Lung sounds are produced by vertical and turbulent flow within lung air ways during inspiration and expiration of air [. Lung sounds recorded on the chest wall represent not only generated sound in lung airways brutal so the effects of thoracic tissues and sound sensor characteristics on sound transmitted from the lungs to a data acquisition system . Lung sounds exhibit a Power Spectral Density (PSD) that is broad band with power decreasing as frequency increases (Hadjileontiadis, 1998).

The logarithm of amplitude and the logarithm of frequency are approximately linearly related in healthy subjects provided that the signals do not contain adventitious sounds. As the flow in lung airways increases, sound intensity increases and several mathematical relations between lung sounds and airflow have been proposed. It is important to note that inspiratory and expiratory lung sounds differ in terms of both amplitude and frequency range.  At comparable flows, aspiratory lung sounds will exhibit greater intensity than expiratory sounds. (Mohanapriya, 2013).
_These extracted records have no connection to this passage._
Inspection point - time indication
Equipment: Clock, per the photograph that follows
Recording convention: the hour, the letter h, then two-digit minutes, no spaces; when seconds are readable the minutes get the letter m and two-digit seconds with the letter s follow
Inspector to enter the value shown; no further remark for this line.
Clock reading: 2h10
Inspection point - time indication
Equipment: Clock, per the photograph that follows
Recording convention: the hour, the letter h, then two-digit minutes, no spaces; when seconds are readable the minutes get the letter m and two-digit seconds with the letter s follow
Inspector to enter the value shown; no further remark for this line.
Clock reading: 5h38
Heart sounds are produced by the flow of blood into and out of the heart and by the movement of structures involved in the control of this flow. The first heart sound results when blood is pumped from the heart to the rest of the body, during the latter half of the cardiac cycle, and it is comprised of sounds resulting from the rise and release of pressure within the left ventricle along with the increase in ascending aortic pressure . After blood leaves the ventricles, the simultaneous closing of the semi lunar valves, which connect the ventricles with the aorta and pulmonary arteries, causes the second heart sound.

The Electrocardiogram (ECG) represents the depolarization and repolarization of heart muscles during each cardiac cycle, (Gao, 2011). Depolarization of ventricular muscles during ventricular contraction results in three signals known as the Q, R, and S-waves of the ECG .The first heart sound immediately follows the QRS complex. In health, the last30–40% of the interval between successive R-wave peaks contains a period that is void off instant second heart sounds.
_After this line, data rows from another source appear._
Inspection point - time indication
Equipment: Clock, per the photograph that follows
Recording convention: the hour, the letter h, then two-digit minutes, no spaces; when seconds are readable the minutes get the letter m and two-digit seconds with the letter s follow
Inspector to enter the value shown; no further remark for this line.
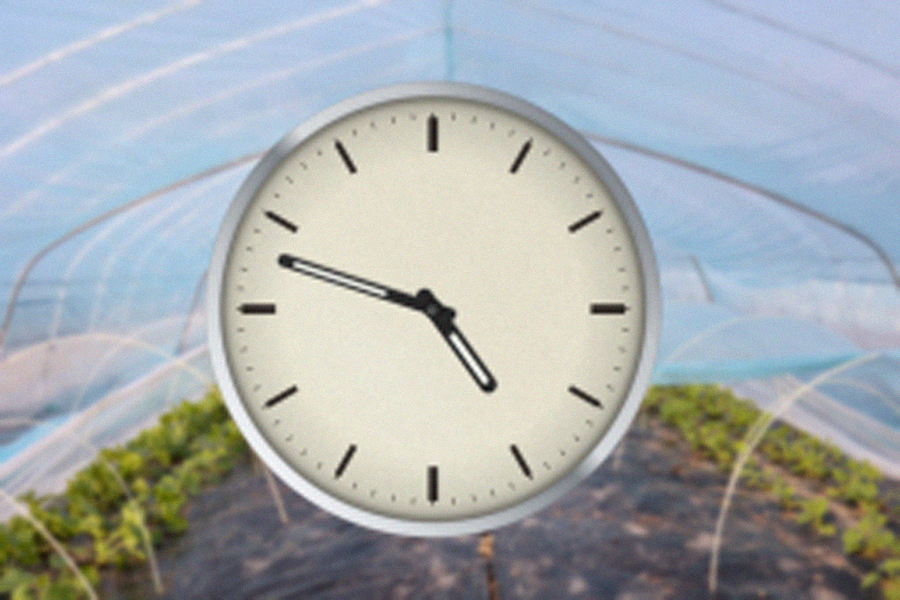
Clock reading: 4h48
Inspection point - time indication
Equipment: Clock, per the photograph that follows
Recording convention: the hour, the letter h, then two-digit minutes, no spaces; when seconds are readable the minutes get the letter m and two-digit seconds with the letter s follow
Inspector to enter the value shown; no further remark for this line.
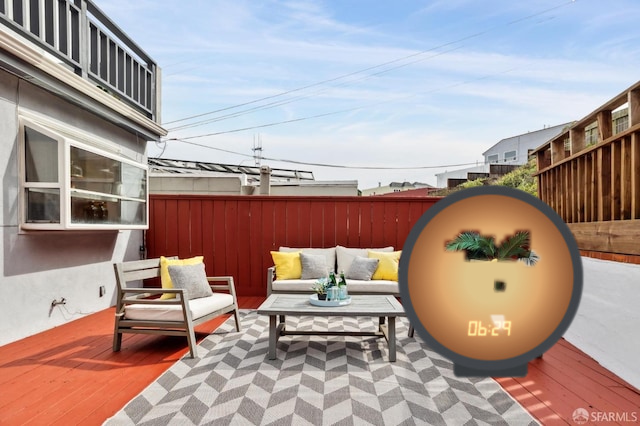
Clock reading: 6h29
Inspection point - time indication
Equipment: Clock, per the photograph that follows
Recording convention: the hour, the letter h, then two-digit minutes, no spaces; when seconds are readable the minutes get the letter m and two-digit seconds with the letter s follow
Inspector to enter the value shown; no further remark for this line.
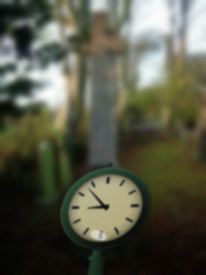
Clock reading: 8h53
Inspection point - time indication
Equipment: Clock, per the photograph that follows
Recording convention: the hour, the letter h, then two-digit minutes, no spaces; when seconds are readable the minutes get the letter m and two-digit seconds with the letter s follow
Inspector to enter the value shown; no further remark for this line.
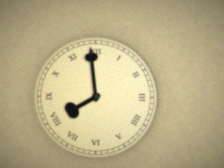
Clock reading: 7h59
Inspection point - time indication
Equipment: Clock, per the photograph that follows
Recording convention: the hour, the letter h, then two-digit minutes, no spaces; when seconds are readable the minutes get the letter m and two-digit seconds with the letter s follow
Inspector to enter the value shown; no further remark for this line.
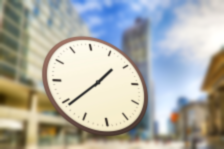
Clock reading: 1h39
Characteristics of heart sound signals have been assessed in terms of both intensity and frequency. Though peak frequencies of heart sounds have been shown to be much lower than those of lung sounds, comparisons between lung sound recordings acquired over the anterior right upper lobe containing and excluding heart sounds show that PSD in both cases is maximal below150 Hz.(Xie, 2019).

MATERIAL AND METHODS

A New Approach using the HS Filtering Technique

The method was analyzed using Advanced Signal Processing tool kit of LabVIEW. Lung sound is separated from Heart recordings using wavelet analysis tools and time series analysis tools. The Discrete Wavelet Transform (DWT) is applied to the recorded RS signal and locates the HS segments automatically and accurately using multiscale products. Initially, detection, localization and cancellation of HS included segments are performed using wavelet analysis tools. Time series analysis tools are used in modeling and predicting the HS removed portions of original RS Signal decomposition is done by wavelet functions. For each wavelet, wavelet transform calculates the inner products of the analyzed signal and localized in both time and frequency domains, so non-stationary signals are processed only using wavelet signal processing. Based on adaptive time frequency resolution of wavelet signal processing, multi resolution analysis on non-stationary signals is carried out. Simultaneous long term and short term variations can be studied using wavelet transform-based multiscale analysis,( Palanivel Rajan, 2014)
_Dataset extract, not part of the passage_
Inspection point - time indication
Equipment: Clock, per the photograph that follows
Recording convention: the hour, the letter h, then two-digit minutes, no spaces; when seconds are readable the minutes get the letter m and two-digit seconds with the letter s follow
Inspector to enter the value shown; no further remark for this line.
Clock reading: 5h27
Multi scale product of wavelet approximation coefficients is computed in detecting the heart sounds. In wavelet decomposition three scales were used by considering fifth-order Symlet wavelet as the mother wavelet. The behavior of signal and noise is totally different in the wavelet domain. Concept of Lipschitz regularity is used in analyzing the behavior of signal and noise.

The singularities are identified by multiplication of the DWT coefficients between the decomposition levels. In HS segment detection in RS signal is done by obtaining the multi scale product of the wavelet coefficients. The specified level of the signal is decomposed by Multi resolution Analysis VI and signal reconstruction is performed for the selected frequency bands (Sathesh, 2012)

The next step proposed is the HS localization. This Approach relies on the different behavior presented by the HS and RS across the wavelet scales. It uses the multi scale product at level 3 as a measure to detect singularities that in our case represent HS– included segments within the RS record. It is important to mention that the segment size that includes HS and is removed in this HS cancellation method is variable instead of being fixed sized blocks.( Thato,  2007).

Wavelets functions are used in signal decomposition. The inner products of the analyzed signal and a family of wavelets are computed using wavelet transform. In time and frequency domain, wavelets are localized. So wavelet signal processing is best suited for non-stationary signals.

RESULTS AND  DISCUSSION

During breathing lung sounds propagate through the lung tissue and can be heard over the chest wall. The tissue acts as a frequency filter with special characteristics based on Pathological changes. Therefore, auscultation and acoustical analysis of lung sounds are primary diagnostic assessments for respiratory diseases.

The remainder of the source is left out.